It’s a blast. A blast from a not-so feminist past. For the next few weeks at the Glassell Gallery, an older generation of female artists will be celebrated.
“Finding Our Place: Women in the Arts 1983-1990” is now open to the public, and University students are encouraged to visit. The exhibit will be on display from Jan. 26 to Feb. 24.
The exhibit features artists from the the Association of Women in the Arts. It’s meant as a sort of reunion for members who were there at the beginning of the organization, a way to show respect for Baton Rouge trailblazers.
The exhibit, curated by Mary Pramuk, displays work from 23 artists, in a variety of styles. Artists got to choose which ones to display, most choosing a combination of old and new work. The art ranges from landscapes to portrait, from technical to emotional styles said Kristin Krolak, director of LSU School of Art Galleries.
“It’s everything — portraits, everything you can think of, but it’s all very beautiful and vivacious and it’s really great," Krolak said. "It’s a really cool show if you get a chance to check it out. It just zings. All these different people’s points of views, they make a really good harmony together. It’s a beautiful show and it’s really exciting to see everyone.”

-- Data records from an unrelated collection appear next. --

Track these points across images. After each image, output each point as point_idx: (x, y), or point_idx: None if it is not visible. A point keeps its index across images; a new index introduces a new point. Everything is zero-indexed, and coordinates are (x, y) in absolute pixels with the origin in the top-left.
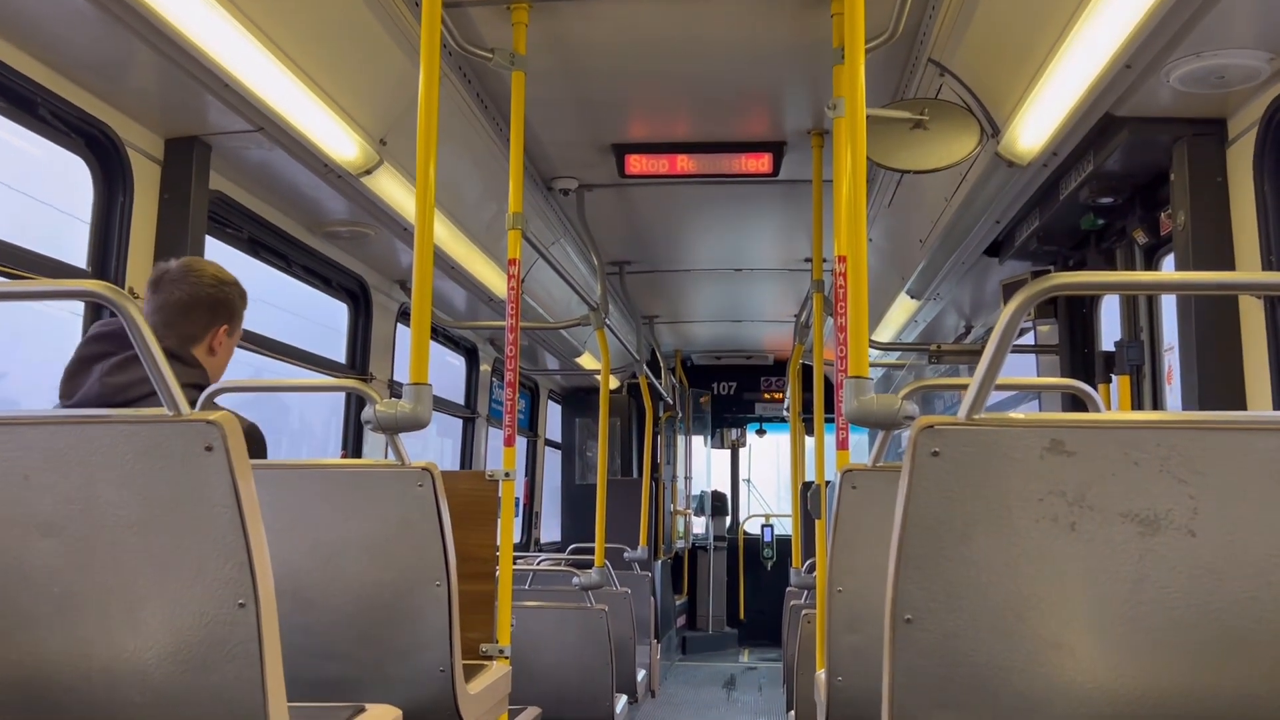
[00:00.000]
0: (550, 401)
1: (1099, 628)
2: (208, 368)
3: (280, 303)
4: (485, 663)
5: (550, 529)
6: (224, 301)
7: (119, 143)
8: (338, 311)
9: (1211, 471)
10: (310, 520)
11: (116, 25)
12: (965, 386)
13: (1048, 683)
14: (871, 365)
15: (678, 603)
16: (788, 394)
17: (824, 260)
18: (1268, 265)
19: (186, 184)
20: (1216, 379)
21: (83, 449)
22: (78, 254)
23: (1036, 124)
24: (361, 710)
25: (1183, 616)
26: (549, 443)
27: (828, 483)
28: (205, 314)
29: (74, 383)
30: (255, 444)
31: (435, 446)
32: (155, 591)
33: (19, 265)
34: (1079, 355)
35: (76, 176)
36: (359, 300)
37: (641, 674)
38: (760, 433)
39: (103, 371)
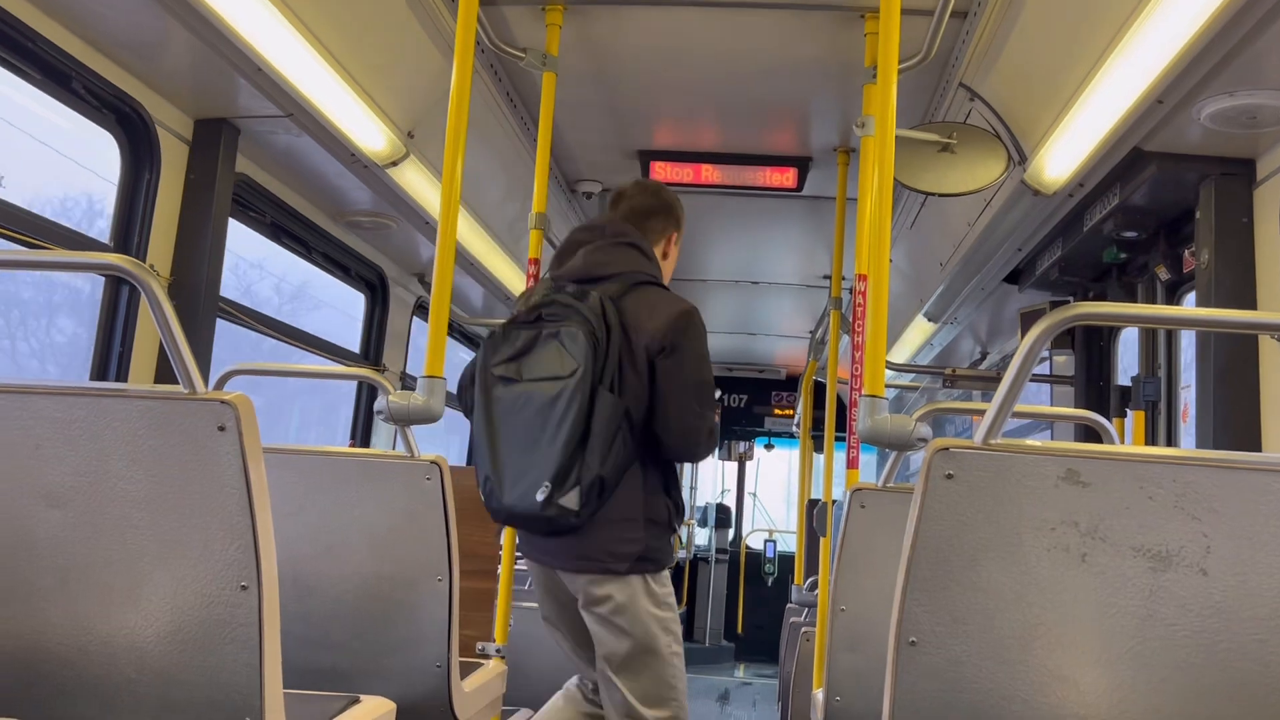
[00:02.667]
0: None
1: (1105, 662)
2: (662, 268)
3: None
4: (482, 661)
5: None
6: (676, 212)
7: (149, 121)
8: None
9: (1226, 511)
10: (316, 507)
11: (154, 4)
12: (980, 411)
13: (1050, 715)
14: (886, 385)
15: None
16: (798, 409)
17: (843, 278)
18: None
19: (213, 165)
20: (1233, 419)
21: (96, 421)
22: (84, 224)
23: (1064, 154)
24: (356, 701)
25: (1190, 656)
26: None
27: (835, 501)
28: (663, 219)
29: (562, 260)
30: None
31: (443, 443)
32: (159, 569)
33: (42, 236)
34: (1094, 388)
35: (103, 150)
36: (376, 291)
37: None
38: (769, 447)
39: (586, 253)
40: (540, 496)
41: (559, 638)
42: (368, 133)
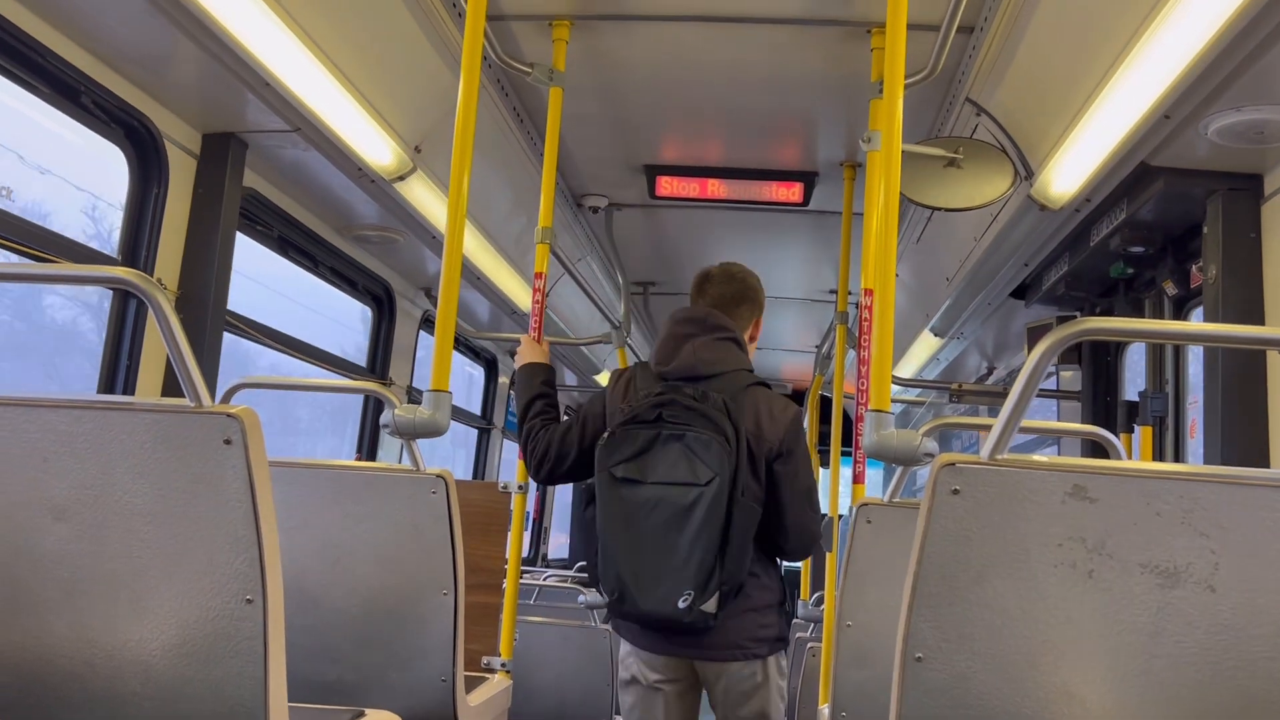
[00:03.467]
0: (566, 417)
1: (1112, 679)
2: (749, 350)
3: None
4: (487, 675)
5: (559, 545)
6: (760, 298)
7: (157, 135)
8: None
9: (1235, 527)
10: (321, 520)
11: (163, 19)
12: (986, 427)
13: None
14: (892, 400)
15: None
16: (804, 424)
17: (849, 293)
18: None
19: (221, 180)
20: (1240, 434)
21: (102, 435)
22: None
23: (1071, 169)
24: (361, 715)
25: (1198, 674)
26: None
27: (841, 516)
28: (750, 306)
29: (668, 354)
30: None
31: (448, 456)
32: (164, 582)
33: (50, 249)
34: (1101, 403)
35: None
36: (383, 305)
37: None
38: None
39: (692, 349)
40: (683, 604)
41: (660, 709)
42: (375, 147)
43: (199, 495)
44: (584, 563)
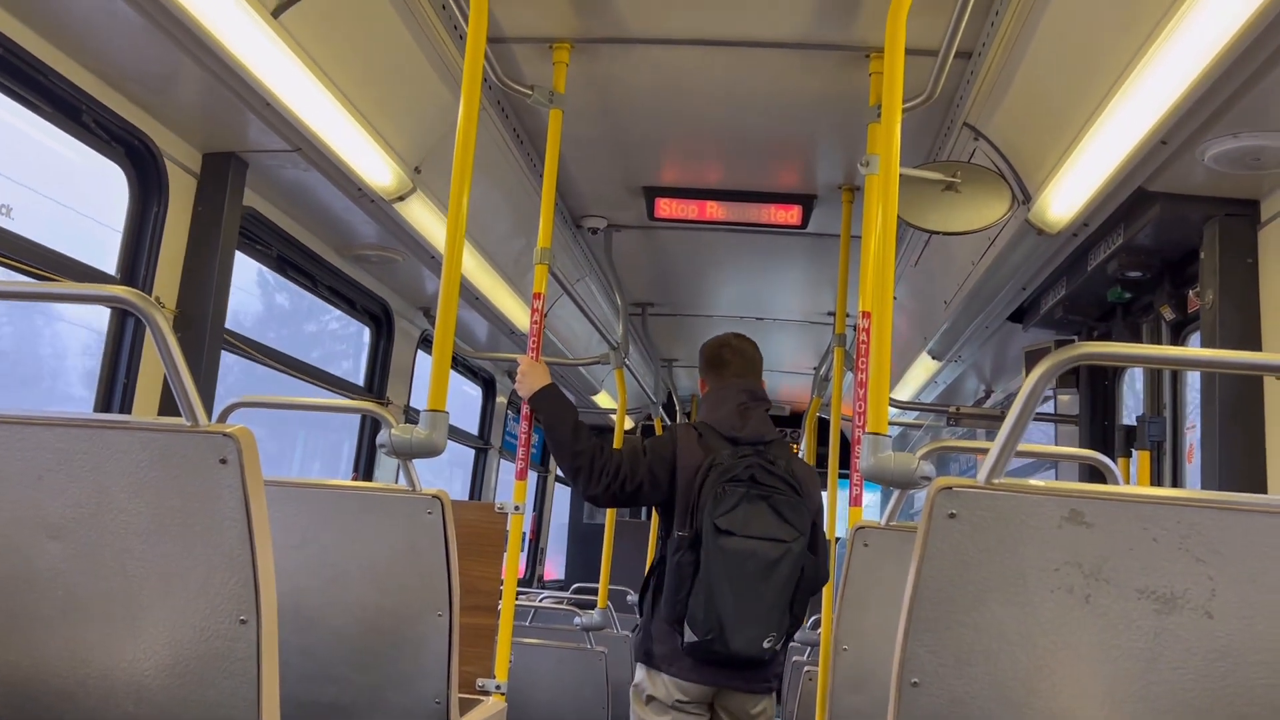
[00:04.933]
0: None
1: (1110, 705)
2: None
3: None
4: (481, 697)
5: (555, 567)
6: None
7: (158, 154)
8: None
9: (1231, 553)
10: (317, 540)
11: (164, 38)
12: (984, 450)
13: None
14: (890, 423)
15: None
16: (802, 446)
17: (847, 315)
18: None
19: (220, 199)
20: (1238, 460)
21: (97, 453)
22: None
23: (1068, 194)
24: None
25: (1196, 699)
26: (560, 479)
27: (838, 539)
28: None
29: (737, 420)
30: None
31: (445, 475)
32: (159, 601)
33: (48, 268)
34: (1099, 427)
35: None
36: (381, 324)
37: None
38: None
39: (758, 420)
40: (768, 644)
41: None
42: (375, 167)
43: (194, 514)
44: (580, 585)
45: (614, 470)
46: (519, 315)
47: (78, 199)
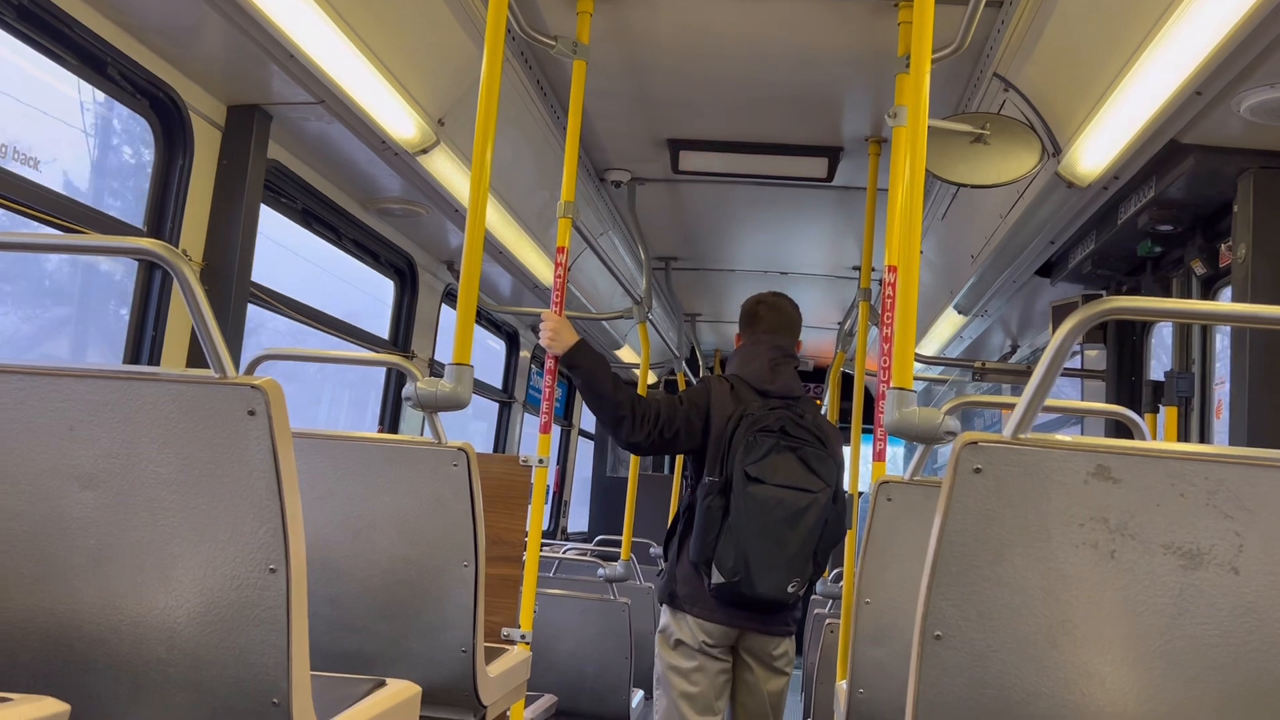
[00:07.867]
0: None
1: (1133, 660)
2: None
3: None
4: (506, 646)
5: (578, 519)
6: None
7: (183, 107)
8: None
9: (1259, 509)
10: (344, 492)
11: None
12: (1009, 405)
13: (1076, 712)
14: (914, 378)
15: None
16: (826, 401)
17: (872, 269)
18: None
19: (245, 152)
20: (1267, 416)
21: (127, 404)
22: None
23: (1100, 146)
24: (382, 684)
25: (1220, 655)
26: (583, 433)
27: (861, 493)
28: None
29: (768, 374)
30: None
31: (470, 429)
32: (189, 551)
33: (76, 220)
34: (1126, 383)
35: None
36: (405, 278)
37: None
38: None
39: (789, 377)
40: (791, 589)
41: (702, 679)
42: (398, 120)
43: (223, 465)
44: (603, 537)
45: (654, 418)
46: (543, 269)
47: (102, 150)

AWA, formed in 1984 after the 1983 First Annual Exhibition of Louisiana Women Artists, was a crucial resource for female artists who needed opportunities and platforms to showcase their work. Krolak said that it was a refuge for women who weren’t often seen as real artists.
“For some reason people didn’t take them seriously," Krolak said. "These were people who were serious artists, they really wanted to make a living as artists. In fact, most of the people in the show are still working as artists.”
Working in a time that wasn’t as friendly toward female artists, AWA was both a support network for women as well as an important force for the local art scene. AWA advocated for work made by women to be used in museums, and created exhibits for women to display their art.
AWA also collaborated with other organizations to promote the arts and worked on local art projects. Krolak said the AWA helped to promote equality and showcase Baton Rouge talent.
“There’s a lot of successful artists of both genders now, and I think a lot of this groundwork for women was laid by these intrepid women 30 years ago," Krolak said. :I just think it’s exciting. A lot of people underestimate the amount of talent in Baton Rouge."
Krolak wants to bring attention to these artists, saying that efforts like theirs have helped greatly in making local art scenes more inclusive. Now that art exhibits are more likely to accept work from both men and women, she says it’s important to acknowledge those who worked to be seen.
“It’s changing now, and at some point, we won’t have to have shows that are women shows because they’ll show all the artists in the same light,” Krolak said. “We’re in a transitional period, so I just wanted to give some respect to these ladies who were badasses.”